Whither Squeak?
Alan Kay
alan.kay at squeakland.org
Tue May 23 19:49:06 UTC 2006
A good exercise (and very useful) would be just to build a new (and much
better) Etoys in your new Morphic. There is nothing sacred in the current
version of Etoys.
Cheers,
Alan
----------
At 04:36 AM 5/23/2006, Juan Vuletich wrote:
>Hi Daniel,
>
>I used MudPie for splitting Morphic. As I said in another message, I
>failed at making Etoys and MorphicExtras easy to unload and load back.
>This is because for fixing the bad dependencies without needing two
>versions of many core methods (i.e. methods not in the package we are
>removing). Doing this carefully is way too much for me (and for anybody, I
>guess). Squeak is too big!
>
>My experience with MudPie was excellent. It is great for spotting those
>dependencies. It works great, and when I needed some help, or new
>features, Daniel helped me a lot, and implemented many of my suggestions.
>Thanks, Daniel! And I can say: MudPie does work in 3.9.
>
>The problem was not lack of tools like MudPie. I could think of a tool
>that could automate the generation of some of the code needed for removing
>dependencies. But I don't think that would be a good solution. The only
>way to clean code is by understanding it. So, to me the problem is: too
>much work, too little time.
>
>Cheers,
>Juan Vuletich
>
>----- Original Message ----- From: "Daniel Vainsencher"
><danielv at tx.technion.ac.il>
>To: "The general-purpose Squeak developers list"

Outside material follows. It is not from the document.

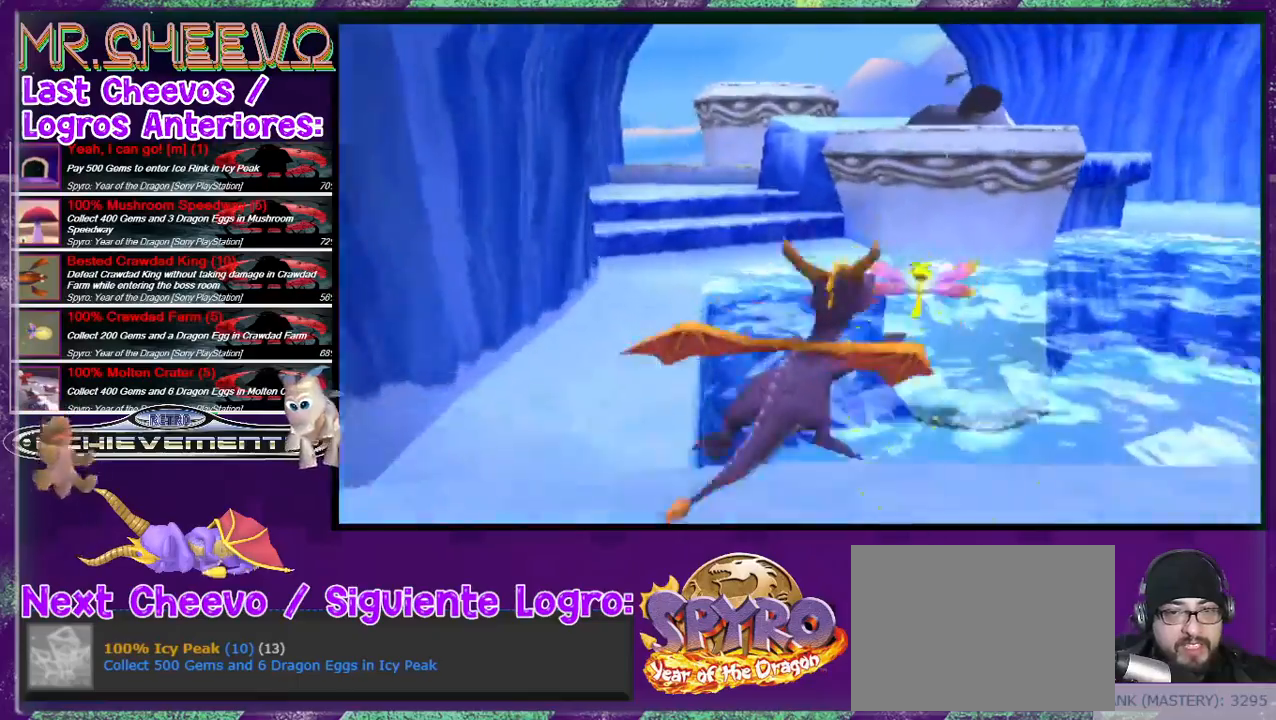
{"buttons": ["CROSS", "DPAD_UP"], "events": [[267, "DPAD_RIGHT", "up"], [300, "SQUARE", "up"], [333, "CROSS", "up"], [400, "CROSS", "down"], [400, "DPAD_UP", "down"]]}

><squeak-dev at lists.squeakfoundation.org>
>Sent: Saturday, May 20, 2006 7:42 AM
>Subject: Re: Whither Squeak?
>
>
>>Hi Ralph
>>
>>Improving design:
>>------------------------------
>>One of the problems is that Squeak did much of its growth without any
>>explicit package system. As a side effect, these systems usually enforce
>>a-cyclic dependencies. Cyclic dependencies (considering just
>>compilation-time-obvious dependencies, like a method in one class
>>refering to a parent) are rampant in Squeak (see references to Morph),
>>making it difficult to decompose.
>>
>>I wrote some code to aid finding, reducing and keeping down the incidence
>>of such dependencies, called MudPie[1] (available from SqueakMap, I don't
>>guarantee it works 3.9, but will if there's interest). DanI wrote some
>>other modularization aid code. Some people have looked at these efforts,
>>for example Juan, and tried to use them - I'll let them speak about their
>>usefulness and/or problems. I would call neither tools, since they didn't
>>include a real UI and such, which is sufficient cause for them to never
>>have become widely used.
>>
>>Package system:
>>--------------------------
>>I believe that the management of the code of Squeak in tool supported
>>packages is a critical component of any solution - this is the only way
>>to keep the boundaries up to date. So the existance of MC exists makes
>>this task somewhat feasible, but there have been various problems with
>>its use to manage the whole image.
>>
>>- Performance (loading updates to the image using MC is much slower than
>>loading changesets).
>>- System changes (like introducing Traits) require going through various
>>intermediate stages, but MC itself only model merging the code in order
>>to reach the final stage to be loaded.
>>- Workflow:
>>-- Support for cherry picking is very basic in current MC (which MC2
>>should improve).
>>-- MC is quite workflow agnostic, but maintaining Squeak does require
>>some workflow (people write fixes, other people merge them), and
>>maintaining it as a set of packages requires even more of it
>>(coordination of entry of package changes into the official release).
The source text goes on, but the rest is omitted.